Infinitely Losing My Edge
Yeah, I'm losing my edge.
I'm losing my edge.
The kids are coming up from behind.
I'm losing my edge.
I'm losing my edge to the kids from Burkina and from Calgary.
But I was there.
I was there in 2001.
I was there at the first Tiga show in Montreal.
I'm losing my edge.
I'm losing my edge to the kids whose footsteps I hear when they get on the decks.
I'm losing my edge to the internet seekers who can tell me every member of every good group from 1964 to 1978.
I'm losing my edge.
To all the kids in Spokane and London.
I'm losing my edge to the art-school Hong Kong kids in little jackets and borrowed nostalgia for the unremembered nineties.
I'm losing my edge.
I'm losing my edge.
I can hear the footsteps every night on the decks.
But I was there.
I was there in 1977 at the first Mistral practice in a loft in Amsterdam.
I was working on the harpsichord sounds with much patience.
I was there when Michael McDonald started up his first band.
I told him, "Don't do it that way. You'll never make a dime."
I was there.
I was the first guy playing The United States of America to the electroclash kids.
I played it at the Hacienda.
Everybody thought I was crazy.
We all know.
I was there.
I was there.
I've never been wrong.
But I'm losing my edge to better-looking people with better ideas and more talent.
And they're actually really, really nice.
I'm losing my edge.
I heard you have a compilation of every good song ever done by anybody.

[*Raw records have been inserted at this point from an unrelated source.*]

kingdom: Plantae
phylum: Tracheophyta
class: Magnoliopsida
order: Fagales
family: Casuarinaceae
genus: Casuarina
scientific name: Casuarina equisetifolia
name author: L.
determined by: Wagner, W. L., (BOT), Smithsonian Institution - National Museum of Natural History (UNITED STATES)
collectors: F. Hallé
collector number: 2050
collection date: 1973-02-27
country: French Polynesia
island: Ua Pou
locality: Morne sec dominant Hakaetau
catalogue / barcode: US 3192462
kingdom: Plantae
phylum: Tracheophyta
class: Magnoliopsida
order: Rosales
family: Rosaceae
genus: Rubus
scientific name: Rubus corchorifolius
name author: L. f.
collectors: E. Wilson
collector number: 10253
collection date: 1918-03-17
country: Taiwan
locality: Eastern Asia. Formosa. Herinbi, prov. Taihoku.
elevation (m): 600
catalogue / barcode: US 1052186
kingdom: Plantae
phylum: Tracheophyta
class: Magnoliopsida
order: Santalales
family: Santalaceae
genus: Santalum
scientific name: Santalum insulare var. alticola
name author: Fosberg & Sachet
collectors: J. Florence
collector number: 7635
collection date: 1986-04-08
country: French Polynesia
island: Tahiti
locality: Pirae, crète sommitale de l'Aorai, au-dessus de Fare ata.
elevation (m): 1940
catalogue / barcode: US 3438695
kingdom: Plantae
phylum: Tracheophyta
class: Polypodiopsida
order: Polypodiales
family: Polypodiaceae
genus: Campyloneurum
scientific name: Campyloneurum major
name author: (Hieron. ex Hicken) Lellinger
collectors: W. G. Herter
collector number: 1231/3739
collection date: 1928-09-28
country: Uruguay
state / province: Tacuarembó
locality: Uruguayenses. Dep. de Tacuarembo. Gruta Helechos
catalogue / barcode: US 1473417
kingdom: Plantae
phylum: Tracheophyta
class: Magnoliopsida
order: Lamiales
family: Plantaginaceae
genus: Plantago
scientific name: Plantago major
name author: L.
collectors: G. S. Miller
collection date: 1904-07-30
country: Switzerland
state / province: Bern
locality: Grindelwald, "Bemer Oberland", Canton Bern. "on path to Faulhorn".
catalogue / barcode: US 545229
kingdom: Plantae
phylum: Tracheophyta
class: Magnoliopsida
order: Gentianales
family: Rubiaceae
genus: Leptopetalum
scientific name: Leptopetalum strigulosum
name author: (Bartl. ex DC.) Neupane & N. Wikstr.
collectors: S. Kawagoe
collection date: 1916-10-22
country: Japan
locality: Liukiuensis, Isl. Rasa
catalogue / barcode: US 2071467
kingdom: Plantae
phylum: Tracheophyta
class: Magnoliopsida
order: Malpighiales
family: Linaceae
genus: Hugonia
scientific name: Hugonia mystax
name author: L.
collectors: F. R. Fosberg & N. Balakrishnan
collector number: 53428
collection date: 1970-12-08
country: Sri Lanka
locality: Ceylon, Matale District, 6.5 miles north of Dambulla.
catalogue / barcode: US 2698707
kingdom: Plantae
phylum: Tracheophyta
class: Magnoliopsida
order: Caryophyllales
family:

Every great song by kango's stein massive. All the underground hits.
All The New Christs tracks. I heard you have a vinyl of every The Moleskins record on German import.
I heard that you have a white label of every seminal grunge hit - 1985, '86, '87.
I heard that you have a CD compilation of every good '70s cut and another box set from the '90s.
I hear you're buying an organ and a clarinet and are throwing your macbook out the window because you want to make something real. You want to make a Pylon record.
I hear that you and your band have sold your marimba and bought a synthesizer.
I hear that you and your band have sold your synthesizer and bought a marimba.
I hear everybody that you know is more relevant than everybody that I know.
But have you seen my records?
Connie Case,
The Pretty Things,
Ash Ra Tempel,
The J.B.'s,
DNA,
Blossom Toes,
Marvin Gaye,
Curtis Mayfield,
The Peanut Butter Conspiracy,
David McCallum,
Dr. Dre and Snoop Doggy Dog,
Supertramp,
Camouflage,
Ultramagnetic MC's,
Strawberry Alarm Clock,
Jerry's Kids,
Audionom,
Rotary Connection,
Amazonics,
Marc Romboy vs. Booka Shade,
the Bar-Kays,
Tomorrow,
Ponytail,
Echospace,
Major Organ And The Adding Machine,
Scratch Acid,
The Litter,
Radiohead,
MDC,
Faraquet,
Sun City Girls,
Sam Rivers,
Kauko Röyhkä ja Narttu,
Agent Orange,
The Searchers,
Lakeside,
Electric Prunes,
Ralphi Rosario,
Drexciya,
Delon & Dalcan,
The Detroit Cobras,
Super Lover Cee & Casanova Rud,
Pere Ubu,
Sad Lovers and Giants,
Moby Grape,
Mandrill,
The Slackers,
Chris & Cosey,
Robert Wyatt,
Eurythmics,
The Leaves,
Susan Cadogan,
Warren Ellis,
Morten Harket,
The Dave Clark Five,
Aaron Thompson,
The Electric Prunes,
Donny Hathaway,
The Divine Comedy,
The Walker Brothers,
The Sound,
The Moleskins,
Saccharine Trust, Saccharine Trust, Saccharine Trust, Saccharine Trust.
You don't know what you really want.
You don't know what you really want.
You don't know what you really want.
You don't know what you really want.
You don't know what you really want.
You don't know what you really want.
You don't know what you really want.
You don't know what you really want.
You don't know what you really want.
You don't know what you really want.
You don't know what you really want.
You don't know what you really want.
You don't know what you really want.
You don't know what you really want.
You don't know what you really want.